Choose Your Own Adventure with The Jerry Bennett

Jerry did not know that he was a truck, only that the very young morning light brought with it a terrible disorientation. He woke on the street, unable to move, unable to talk, the sound of his ringing cell phone faint, as if inside a pocket hidden within his clothes.



He attempted to bend at the waste, push off the cold asphalt, but his body would not respond. His call for help was overwhelmed by the trunk’s angry horn. His angry horn.


Jerry was terrified. His vision was broken into a collage of images, showing the street from various angles around his new, steel, chrome, and chipped-white paint body. Wherever a reflective surface, a distorted image was captured and sent to Jerry’s overwhelmed mind.


Hours passed, the street slept aside from a few early commuters startled as Jerry called out to him through the blasting horn. One braved a creeping walk to the truck to glance inside the cab. To Jerry, the frightened woman was looking directly through one of his dozen eyes. He spoke in a horn, she stumbled backwards, nearly falling onto Jerry’s front lawn. She hurried away.


The phone rang again. Jerry willed for a hand to move to it, still unaware that no hand existed.


Jerry’s wife emerged through the front door and gazed at the truck, at Jerry. He called with his horn and she stiffened. She’d been crying. Her delicate, beautiful face more fragile than he’d ever seen it. He called again. She ran across the lawn and threw open the driver’s side door. A flurry of bizarre sensations followed as the shimmering vibrations awoke feeling throughout Jerry’s strange, new body. He saw through the tilted rearview mirror as she plucked up the cell phone and slammed the door shut. Through the reflection of the driver’s side window, Jerry saw the only woman he had ever loved flee from him and retreat back into their home.


He was certain he’d shouted her name at least seven times, but instead he’d only honked his horn.

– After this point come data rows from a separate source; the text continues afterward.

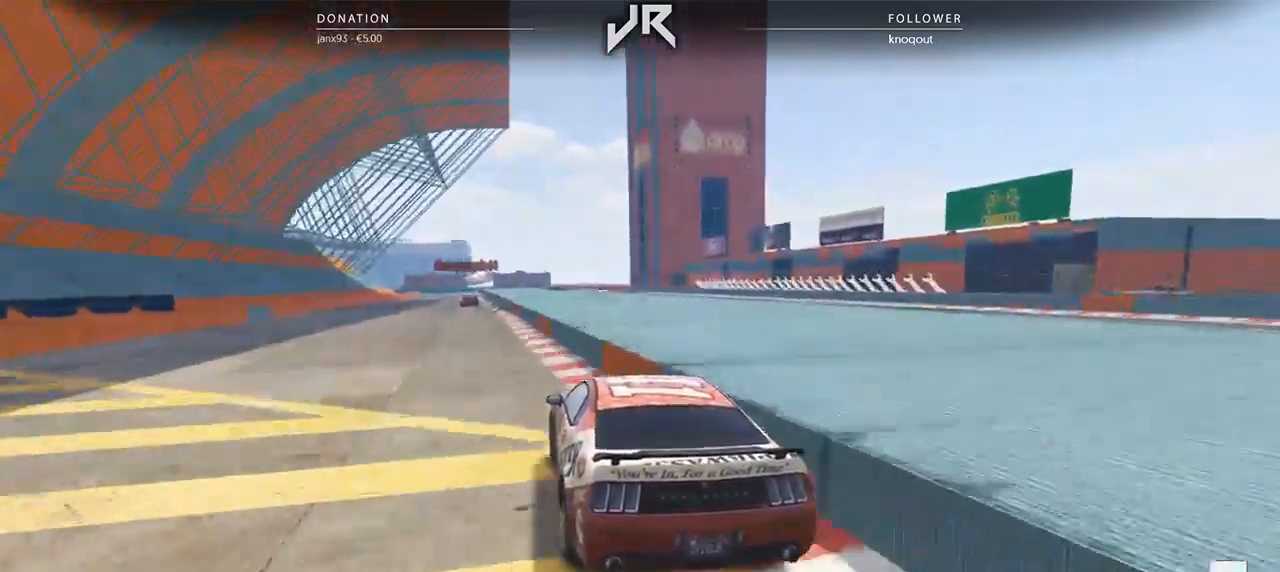
{"buttons": [], "left_stick": "center", "right_stick": "center", "events": [[21, "left_stick", "left"], [83, "left_stick", "center"]]}
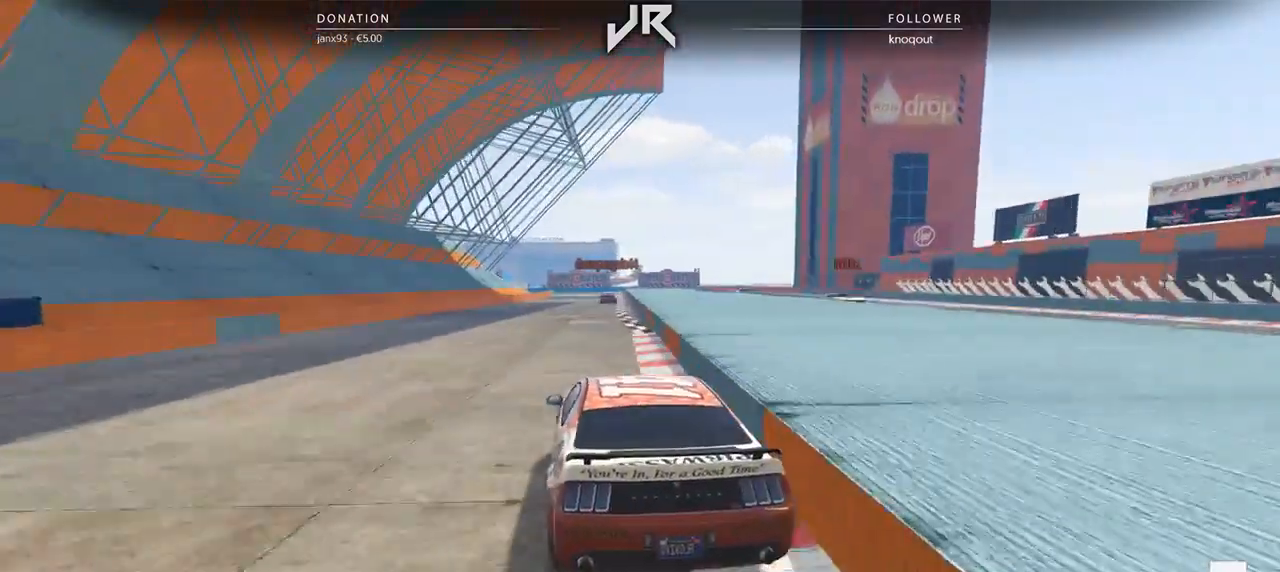
{"buttons": [], "left_stick": "center", "right_stick": "center", "events": [[208, "left_stick", "right"], [292, "left_stick", "center"]]}
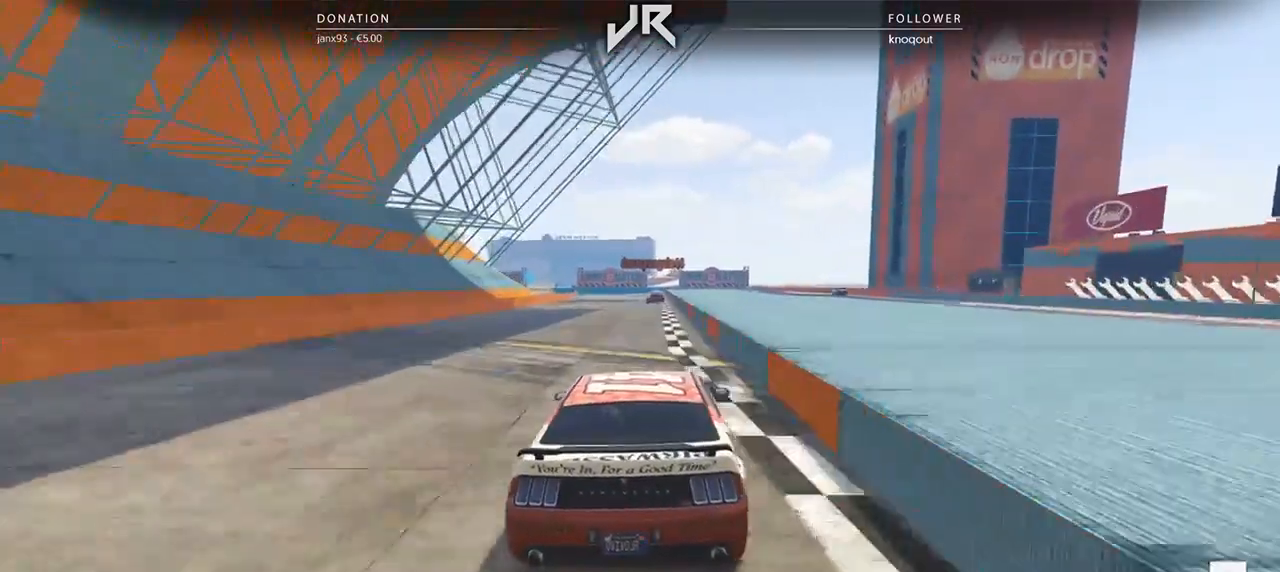
{"buttons": [], "left_stick": "center", "right_stick": "center", "events": []}
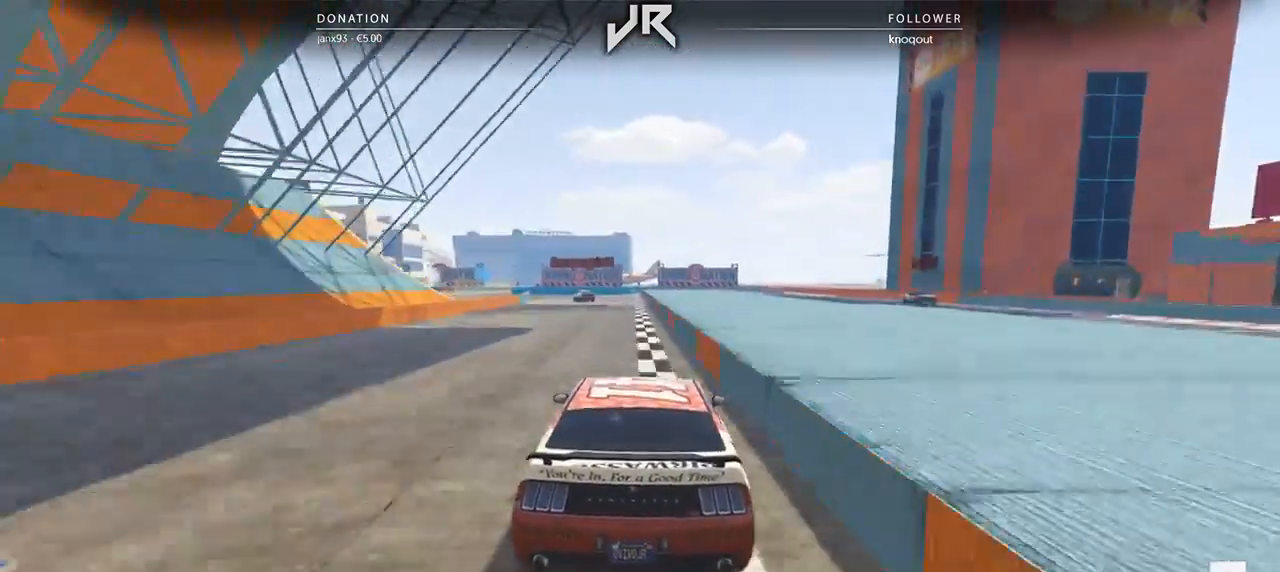
{"buttons": [], "left_stick": "center", "right_stick": "center", "events": [[208, "left_stick", "left"], [333, "left_stick", "center"]]}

Police cruisers arrived. Neighbors gathered on the periphery of their property, some concerned, some curious. Jerry now believed he was dead, watching as a spirit trapped into the street’s gutter like the settled morning mist.


He did not call out again, recalling the terror in his wife’s face. He only thought. No memory of the night before existed within his mind, but a vague idea that he’d suffered somehow.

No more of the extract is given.